• Available data
- - - - - - -
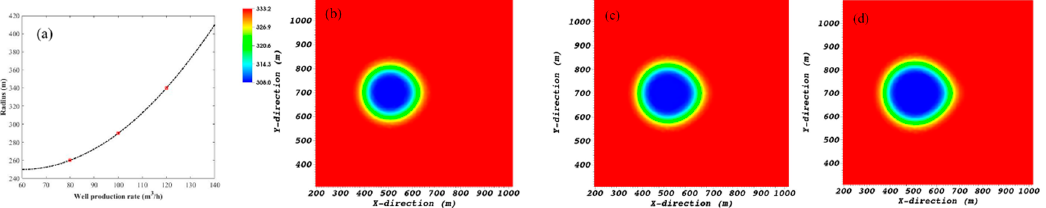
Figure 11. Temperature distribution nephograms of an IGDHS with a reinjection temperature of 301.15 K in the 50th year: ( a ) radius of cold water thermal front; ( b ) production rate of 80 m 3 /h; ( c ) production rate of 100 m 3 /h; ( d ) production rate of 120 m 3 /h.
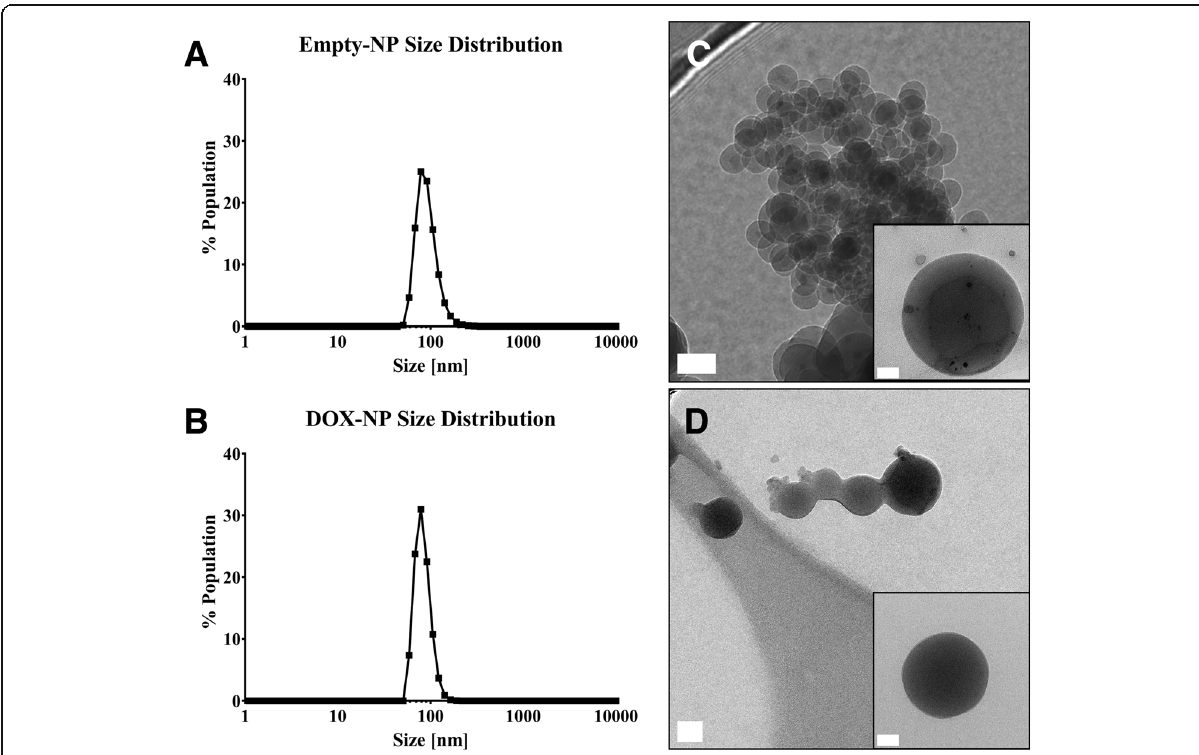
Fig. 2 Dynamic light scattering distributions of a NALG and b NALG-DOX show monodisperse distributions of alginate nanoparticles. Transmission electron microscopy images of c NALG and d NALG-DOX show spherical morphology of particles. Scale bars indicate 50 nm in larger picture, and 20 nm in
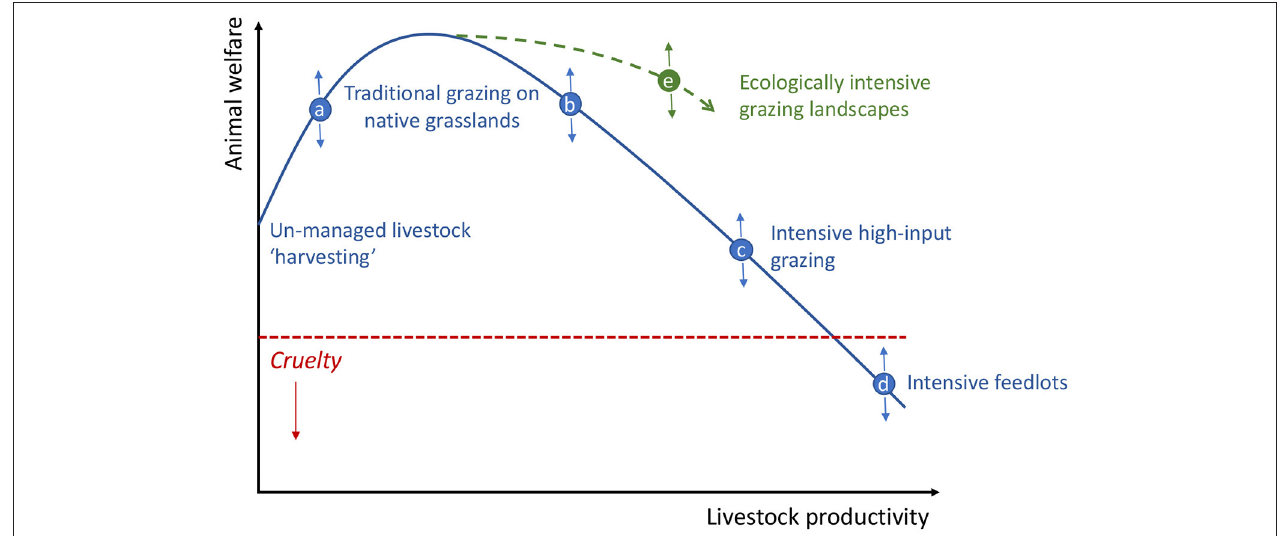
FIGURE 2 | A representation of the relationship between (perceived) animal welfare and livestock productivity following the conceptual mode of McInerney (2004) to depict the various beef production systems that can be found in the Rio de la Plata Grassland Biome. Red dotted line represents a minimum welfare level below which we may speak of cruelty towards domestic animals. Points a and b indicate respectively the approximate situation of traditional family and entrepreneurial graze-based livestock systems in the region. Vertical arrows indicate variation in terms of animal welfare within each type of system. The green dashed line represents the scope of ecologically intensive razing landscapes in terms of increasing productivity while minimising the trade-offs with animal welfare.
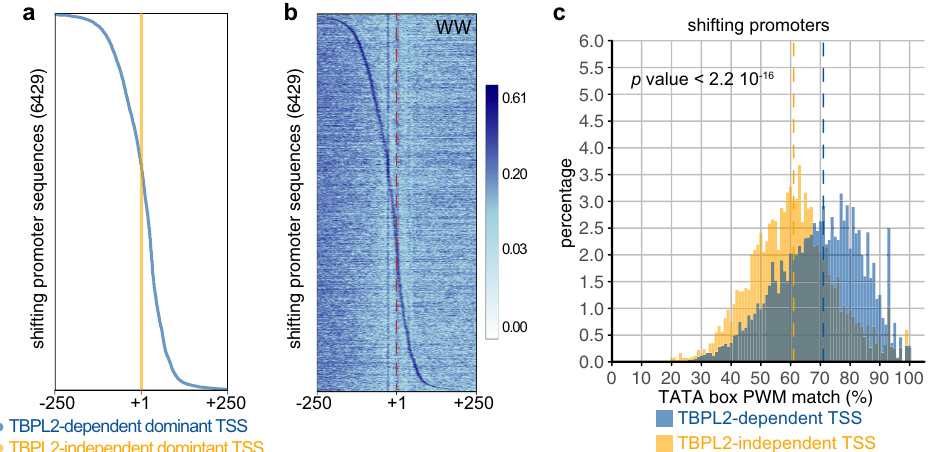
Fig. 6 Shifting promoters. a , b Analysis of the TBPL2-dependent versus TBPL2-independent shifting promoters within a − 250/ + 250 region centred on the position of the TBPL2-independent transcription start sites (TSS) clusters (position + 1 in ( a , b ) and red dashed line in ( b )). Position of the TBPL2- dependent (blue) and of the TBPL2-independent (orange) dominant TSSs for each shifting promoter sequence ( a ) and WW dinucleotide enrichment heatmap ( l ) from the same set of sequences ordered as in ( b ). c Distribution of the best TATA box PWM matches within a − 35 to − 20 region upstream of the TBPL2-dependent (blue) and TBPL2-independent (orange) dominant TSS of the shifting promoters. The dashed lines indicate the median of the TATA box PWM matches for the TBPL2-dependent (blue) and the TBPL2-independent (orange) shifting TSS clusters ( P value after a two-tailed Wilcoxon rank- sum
- - - - - - -
Exact output of each line above is wanted, without the pictures.

• Task answer
Figure 11. Temperature distribution nephograms of an IGDHS with a reinjection temperature of 301.15 K in the 50th year: ( a ) radius of cold water thermal front; ( b ) production rate of 80 m 3 /h; ( c ) production rate of 100 m 3 /h; ( d ) production rate of 120 m 3 /h.
Fig. 2 Dynamic light scattering distributions of a NALG and b NALG-DOX show monodisperse distributions of alginate nanoparticles. Transmission electron microscopy images of c NALG and d NALG-DOX show spherical morphology of particles. Scale bars indicate 50 nm in larger picture, and 20 nm in
FIGURE 2 | A representation of the relationship between (perceived) animal welfare and livestock productivity following the conceptual mode of McInerney (2004) to depict the various beef production systems that can be found in the Rio de la Plata Grassland Biome. Red dotted line represents a minimum welfare level below which we may speak of cruelty towards domestic animals. Points a and b indicate respectively the approximate situation of traditional family and entrepreneurial graze-based livestock systems in the region. Vertical arrows indicate variation in terms of animal welfare within each type of system. The green dashed line represents the scope of ecologically intensive razing landscapes in terms of increasing productivity while minimising the trade-offs with animal welfare.
Fig. 6 Shifting promoters. a , b Analysis of the TBPL2-dependent versus TBPL2-independent shifting promoters within a − 250/ + 250 region centred on the position of the TBPL2-independent transcription start sites (TSS) clusters (position + 1 in ( a , b ) and red dashed line in ( b )). Position of the TBPL2- dependent (blue) and of the TBPL2-independent (orange) dominant TSSs for each shifting promoter sequence ( a ) and WW dinucleotide enrichment heatmap ( l ) from the same set of sequences ordered as in ( b ). c Distribution of the best TATA box PWM matches within a − 35 to − 20 region upstream of the TBPL2-dependent (blue) and TBPL2-independent (orange) dominant TSS of the shifting promoters. The dashed lines indicate the median of the TATA box PWM matches for the TBPL2-dependent (blue) and the TBPL2-independent (orange) shifting TSS clusters ( P value after a two-tailed Wilcoxon rank- sum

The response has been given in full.